MONSON – Lala Luengas and her husband, Benjamin, have been waiting 20 years for a new well and safe water in their farmworker town north of Visalia.
They are still waiting, they told a state official who toured their town of 200 on Tuesday.
The well water here is often laced with chemicals that come from sewage, farm fertilizers and dairy waste – a common problem in many parts of Tulare County.
Now in their 70s, the Luengas haven't given up on getting safe water, but their reasons have changed.
Never miss a local story.
"At our age, we're already on our way out," Benjamin said in Spanish through a translator. "We want better water for future generations."
They were among about a dozen residents who came to the Monson Market to talk about their plight. They need planning and funding to clear their water of the chemicals – dangerous nitrates and pesticides.
Dr. Ronald Chapman, director of the California Department of Public Health, listened and thanked them in Spanish.
On the job only four months, Chapman said he was there to learn about Tulare County's problems and talk about ways to deal with them.
His department doles out the money from state bonds, federal funds and grants to small water systems that need fixing in California.
In a series of Fresno Bee stories this month, the department of public health was criticized for bureaucratic bottlenecks in getting funding to the towns, many of which have waited years for help.
Assembly Member Henry T. Perea wrote Assembly Bill 983 to assure communities such as Monson 100% funding for water fixes, not just the 80% previously provided. The bill was signed into law this month.
Perea, whose district includes many rural towns, asked Chapman to visit the troubled water systems in Monson, Cutler, Orosi, Seville and Sultana. Chapman heard about technicalities that have stopped funding for projects.
And he saw the communities up close. All have had problems with nitrates in the water.

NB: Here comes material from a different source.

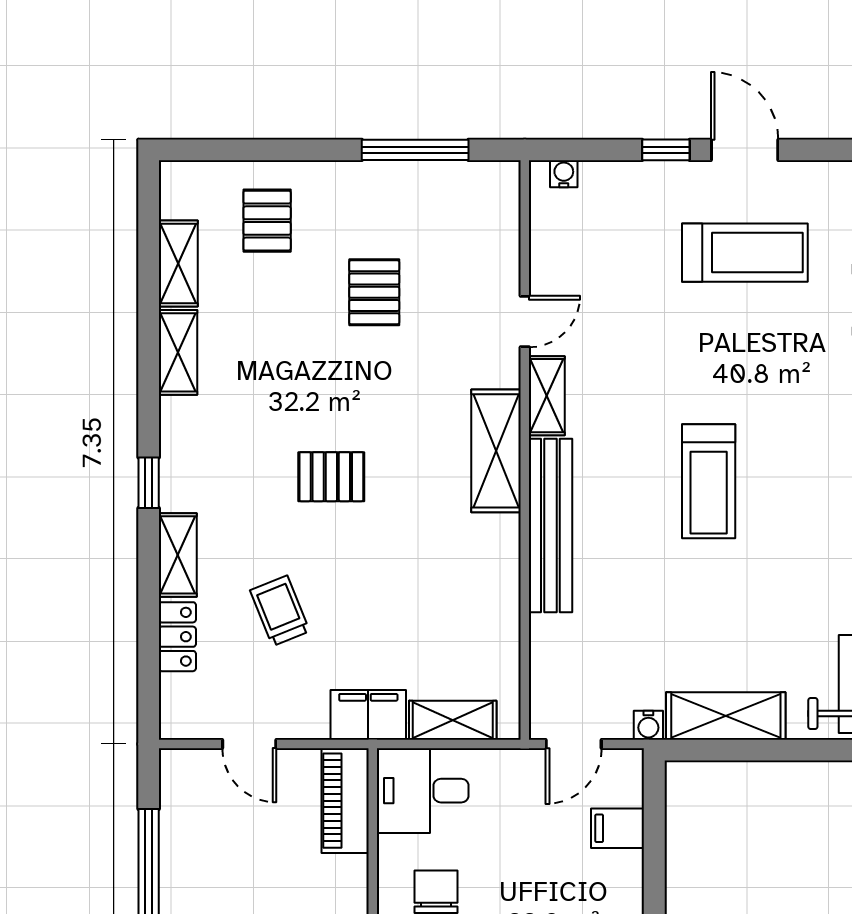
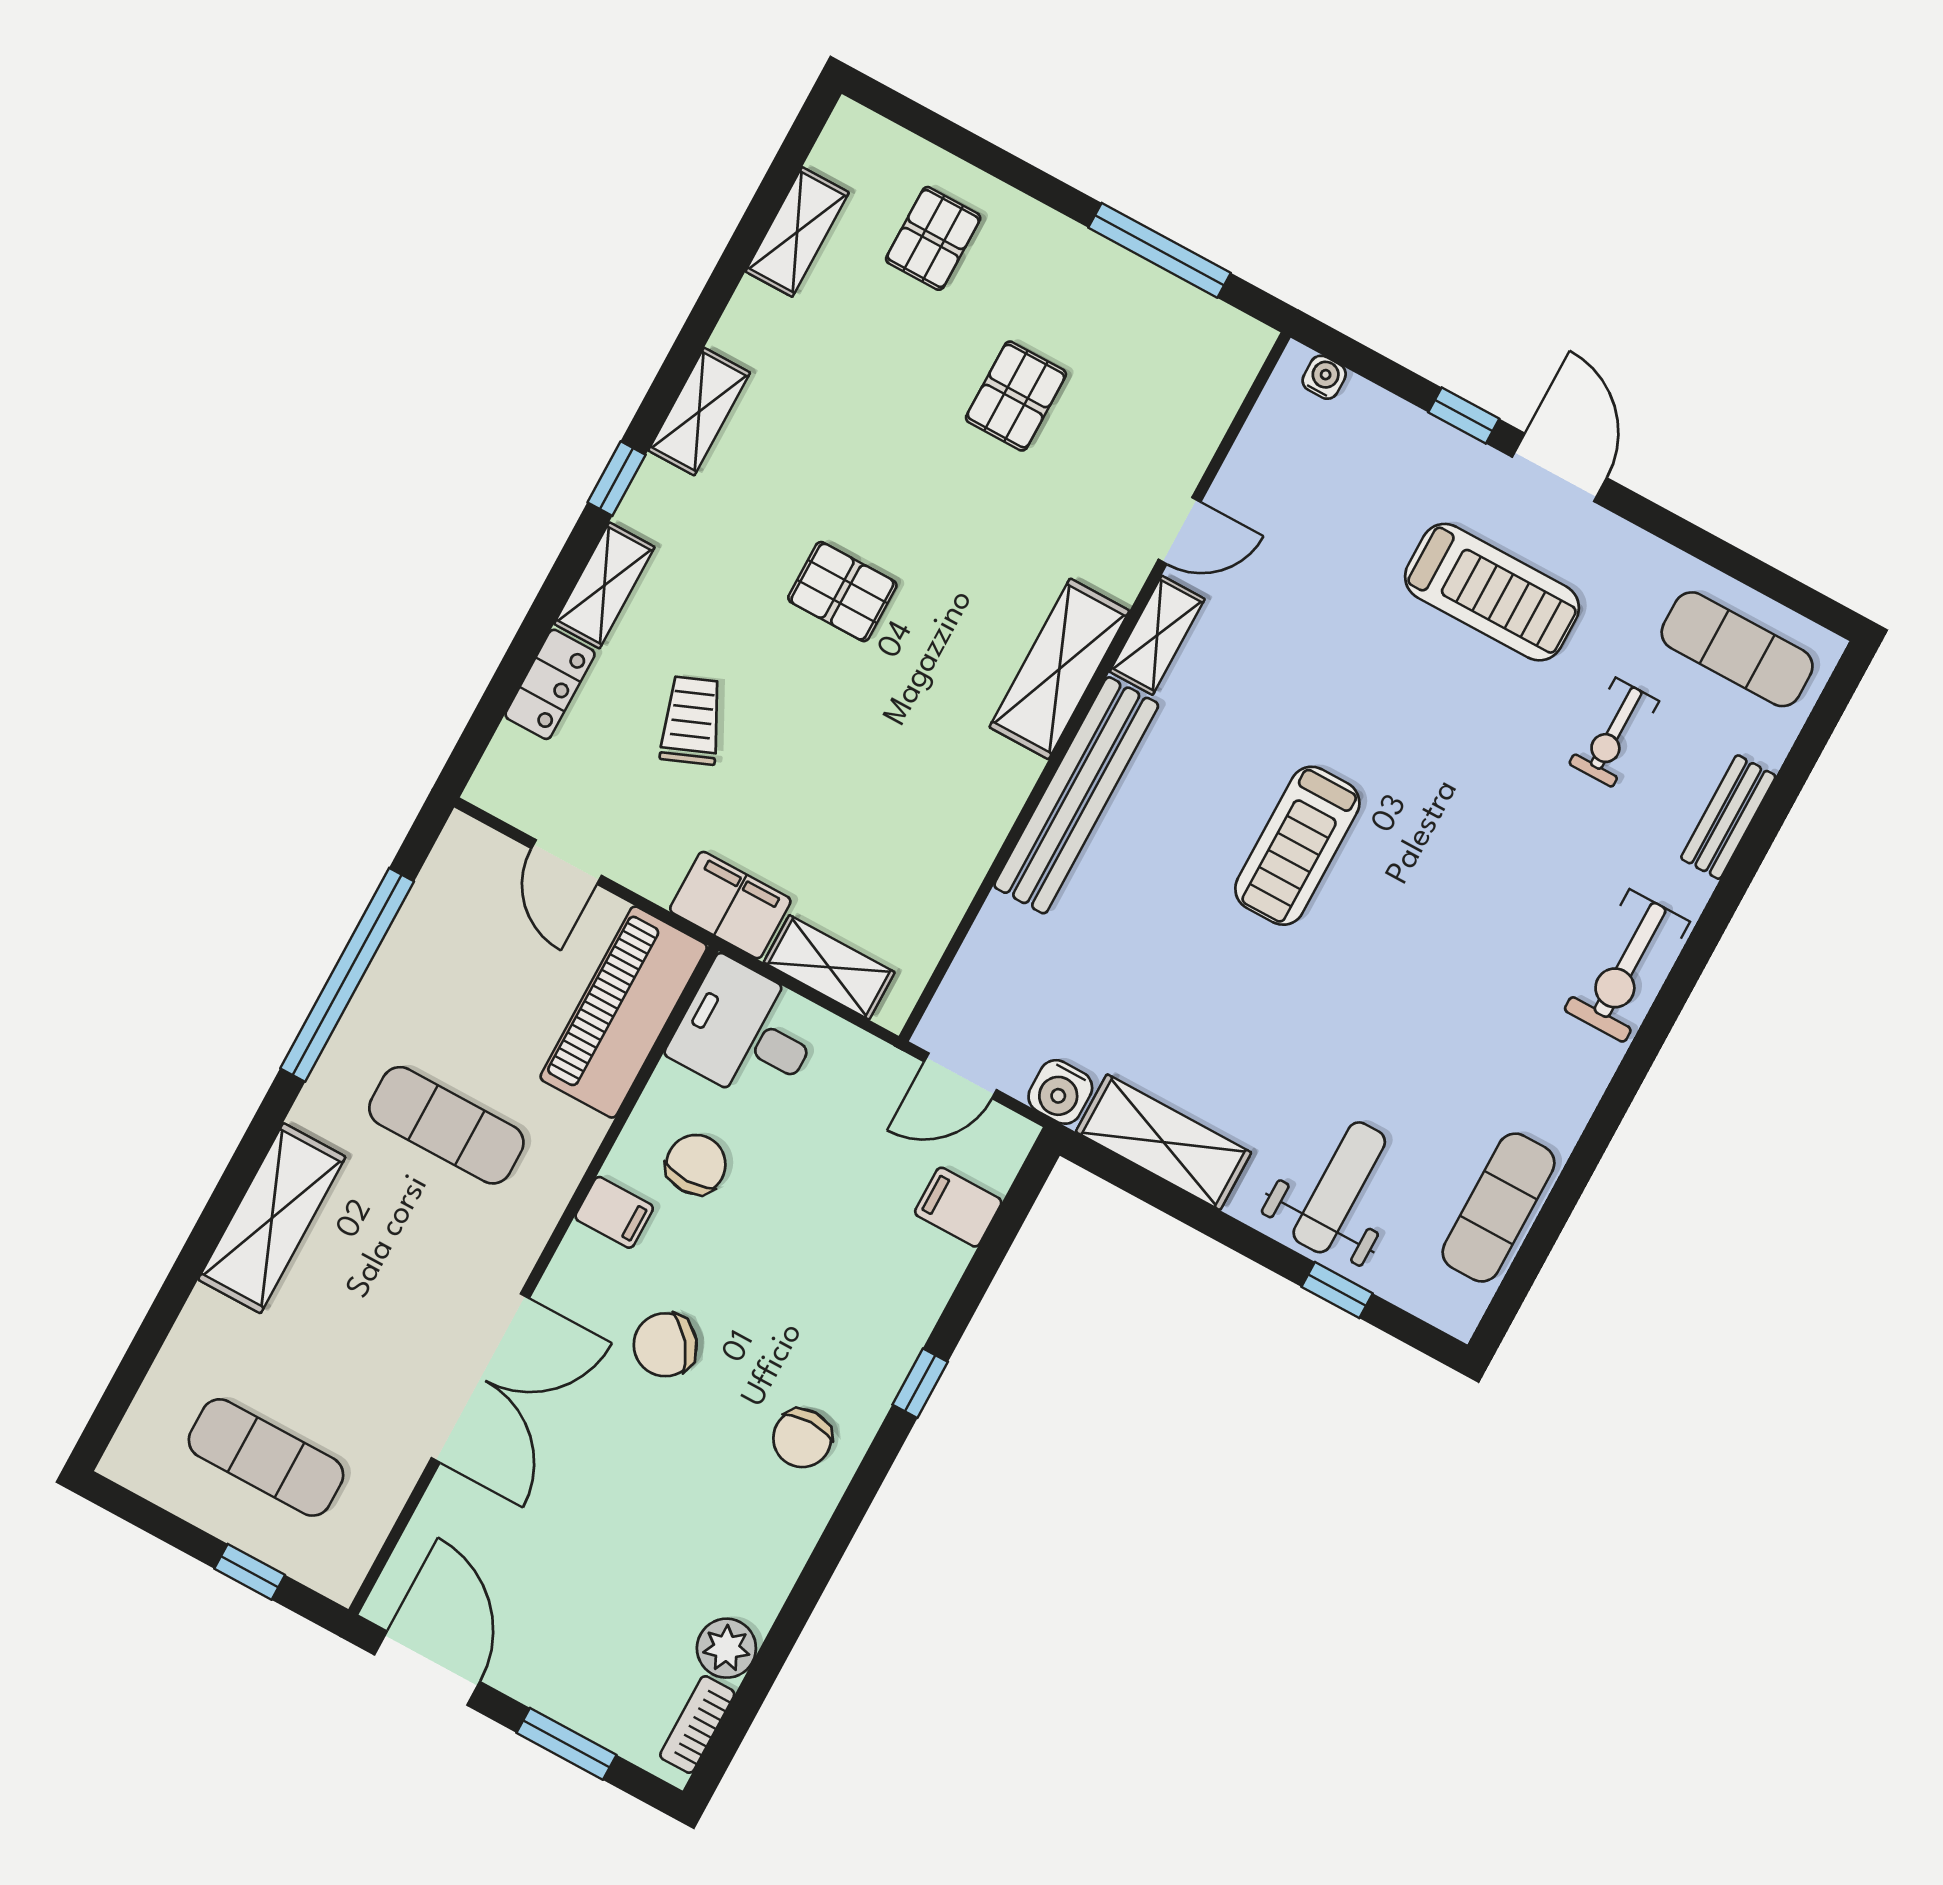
shelving: (178, 352) -> (699, 412), moved
water cooler: (648, 725) -> (1060, 1092), width x1.38, depth x1.38
piano: (345, 801) -> (624, 1012), width x1.37, depth x1.33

The Monson Market well, for instance, has nitrate concentrations nearly three times the safe level. Three years ago, tests on private wells in the area also showed unhealthy levels of bacteria and a now-banned pesticide called DBCP.
Monson resident Constansa Avila told Chapman and others that the town is surrounded by agriculture and dairies.
She said residents have septic systems, not a modern sewer system.
"We don't know the source of the contamination," she said in Spanish. "Our big issue is to get safe drinking water and possibly a sewer system."